The National Academies of Science, Engineering and Medicine (NAS) issued a report confirming the safety of GMOs while also presenting that GMOs are compositional and nutritional equivalent to non-GMO foods.

“Statistically significant differences in nutrient and chemical composition have been found between GE (genetically engineered) and non-GE plants by using traditional methods of compositional analysis, but the difference have been considered to fall within the range of naturally occurring variation found in currently available non-GE crops.” Visit the NAS website to read the full report.


Myth #3: Big companies force farmers to do things they don’t want to do.
Fact: Farmers are free to make their own decisions.

GM crops are grown around the world by approximately 17+ million farmers, most of them in developing countries. In total, more than 70 countries import or grow GMOs. Farmers are able to choose what seeds they grow and often determine what is best for their farms, the local community and what the current market needs are that match the landscape. Farmers also look for ways to grow crops using resources more efficiently and with less impact on the environment.

Lawson Mozley, a sixth-generation Florida farmer and cattle producer, uses GMO crops to help reduce his production costs and improve favorable traits for herbicide and insect resistance. As with Mr. Mozley, farmers across the globe continue to choose GMO crops to support the reduction of agriculture’s impact on their local environment and protect the land for future generations. Over the last 25 years, GMOs have helped to reduce pesticide applications by 7.2 percent and increase crop yields by 22 percent.


Myth #4: GMO crops are bad for the environment.
Fact: Just the opposite — GMO crops can help the environment.

Crops improved through the means of biotechnology save land in two ways. One way is “land sparing” which refers to farmers producing more output per planted acre; and with that, there is reduced pressure to add more farmland in order to keep up with growing food demands. The second way that biotech crops “save land” is more literal. Particularly when farmland is tilled (plowed) for weed control, it is very susceptible to erosion by water or wind. 

By growing crops where they are most suitable to grow, farmers can optimize production based on natural systems. Farming sustainably with GMOs means minimal use of fertilizer, pesticides, water and fuel needed to produce a crop or increase yields. Check out our article on myths around biodiversity.


Myth #5: We don’t know enough about GMOs.
Fact: GMOs have been studied for over 30 years.

In the last 25 years, GMO crops are one primary agricultural tool, helping consumers, farmers and rural communities survive droughts, global warming, famine and food insecurity. However, the science of GMOs and selective breeding goes back much further to the advent of crop cultivation and the industrialization of agriculture. While it has only been in the last few decades that GMOs have become commercially available, farmers have been intentionally cultivating the genetic makeup of all domesticated crops for over 10,000 years. 

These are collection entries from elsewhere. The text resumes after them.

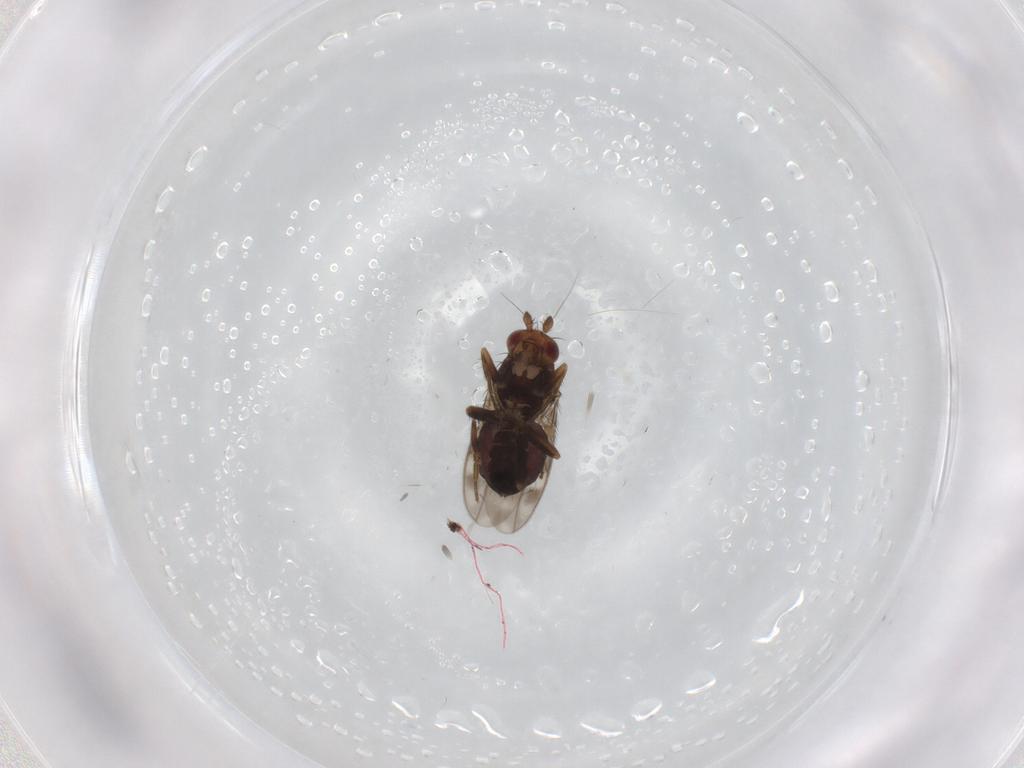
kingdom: Animalia
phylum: Arthropoda
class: Insecta
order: Diptera
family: Sphaeroceridae
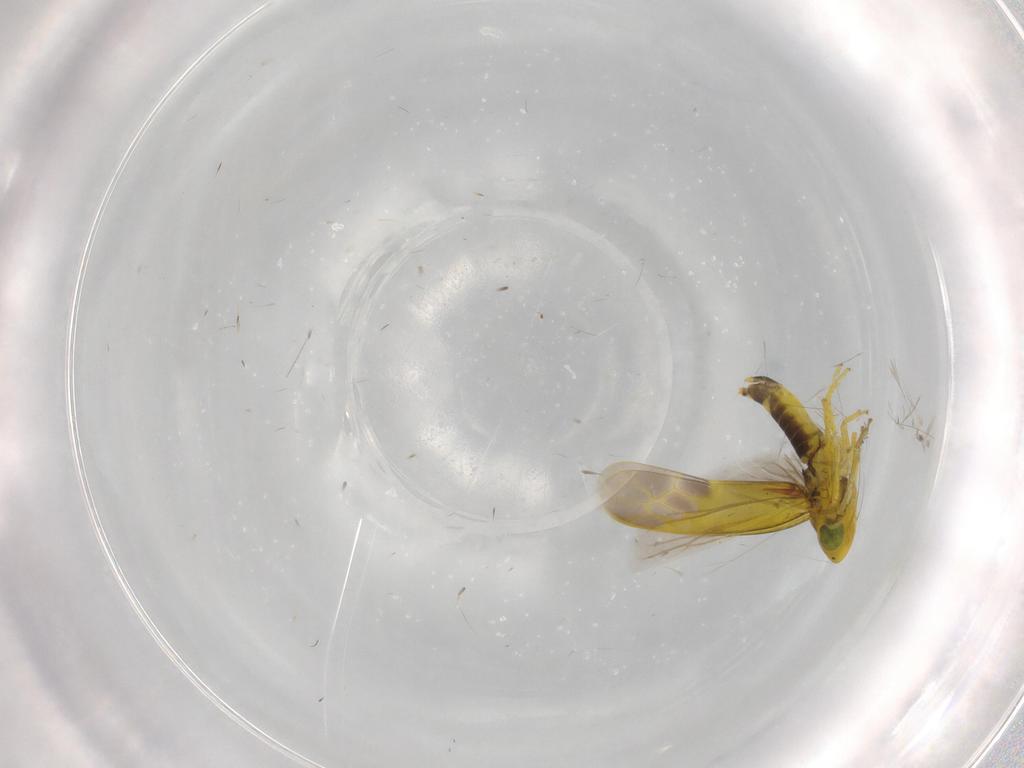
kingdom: Animalia
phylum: Arthropoda
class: Insecta
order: Hemiptera
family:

Every fruit, vegetable, and grain that is commercially available today has been altered, modified, and/or engineered by human hands, including organic and heirloom seeds. Through bioengineering and GM technology, real-world problems of food insecurity, reduced water supplies, insect or pest damage, health concerns and many others, can be remedied.

For example, in the past, a GM tobacco plant has been used to develop a treatment for the Ebola virus. While genetically modified citrus may directly fight citrus greening, a plant disease that is devastating the citrus industry. A research center is developing BioCassava Plus; this version of cassava is scientifically more nutritious, higher-yielding, and more marketable. Cassava is a staple crop consumed by more than 700 million people worldwide. 

To mark the 25th anniversary of GMOs becoming available, GMO Answers recently developed a list of 25 things to know about GMOs, from current GMOs to GMOs in development that could solve problems like malnutrition and blindness.